One limitation of Pheno-Ranker is its handling of continuous data, such as age or numerical measurements. For age data, both the Beacon v2 and Phenopackets v2 schemas allow the use of ranges instead of specific ages, which enhances privacy. For other continuous variables, we recommend using ranges or pre-processing them into bins/categories whenever possible. Cautious handling of continuous data is essential, depending on the research goals and the nature of the data.
Another limitation of our method is its lack of terminology-matching capability, meaning that variables describing identical concepts across different standardized vocabularies are not recognized as matches. This limitation arises not from a flaw in our approach, but rather from the lack of prescribed ontologies within the Beacon v2 and Phenopacket v2 schemas. Additionally, our method currently supports only exact matches, excluding the possibility of fuzzy searches. Despite these challenges, the rapidly advancing field of ontology mapping, coupled with the ongoing progress in natural language processing (NLP), holds promise for overcoming these limitations soon.
Pheno-Ranker has been rigorously tested using a variety of simulated and synthetic datasets. However, these datasets may not encompass the full variability found in real-world data, like that from clinical trials. To address this, we also analyzed data from the PRECISESADS project, which enabled us to stratify diseases by their unique characteristics, identify outliers, and match patients with the same disease across the entire dataset.
It is important to note, though, that in case–control comparisons, the number of variables between groups can skew similarity measures.
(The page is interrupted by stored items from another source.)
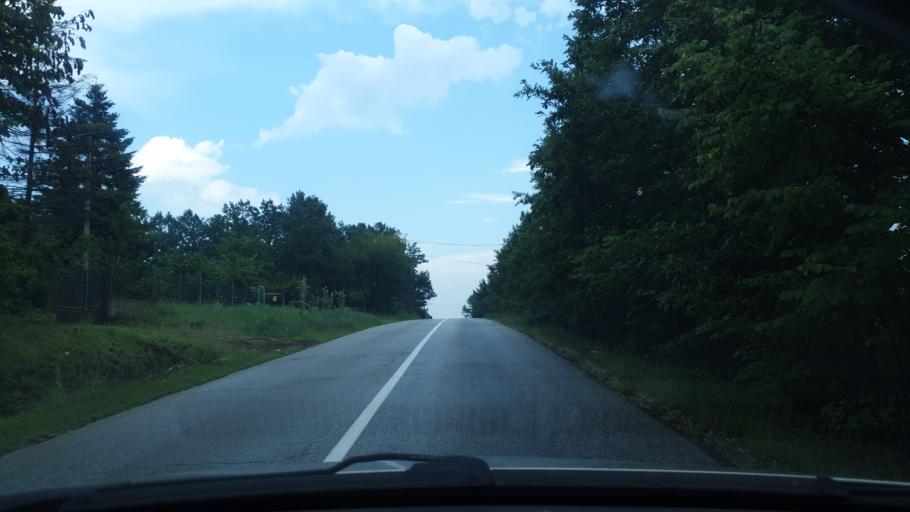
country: RS
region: Central Serbia
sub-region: Sumadijski Okrug
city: Kragujevac
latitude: 44.0437
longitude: 20.7940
The Hamming distance may be artificially higher for cases with more variables, requiring normalization or a focus on shared variables. The Jaccard index, while less impacted, can underestimate similarity in cases with many additional variables. Addressing this bias involves selecting key variables, considering data imputation for missing values, and performing sensitivity analyses. Expert input is vital for including/excluding relevant variables and validating results. Pheno-Ranker’s ability to tailor analysis to key traits demonstrates its capacity for delivering valuable insights from complex datasets.
Data security and privacy are crucial when deploying Pheno-Ranker. Each center is responsible for maintaining the confidentiality, integrity, and availability of their data, and must implement appropriate safeguards to protect sensitive information.
At CNAG, we are preparing to assess Pheno-Ranker’s effectiveness with PXF data from the Genome-Phenome Analysis Platform [90], and exploring its capabilities in federated analysis contexts (refer to the Additional file 6). In the broader scope of Pheno-Ranker’s capabilities, its applicability is not just confined to genomic and phenotypic data. It can be effectively adapted for use with diverse JSON or CSV datasets, provided an appropriate configuration file is used. This feature significantly widens the range of potential applications, enabling researchers to investigate semantic similarities in various fields.
In conclusion, Pheno-Ranker is a versatile and powerful tool for individual-level comparison of pheno-clinical data. By uncovering hidden patterns and relationships, Pheno-Ranker has the potential to advance personalized medicine, disease classification, and scientific discovery. We look forward to further developments and real-world applications of Pheno-Ranker, leveraging its capabilities to drive progress in genomics and beyond.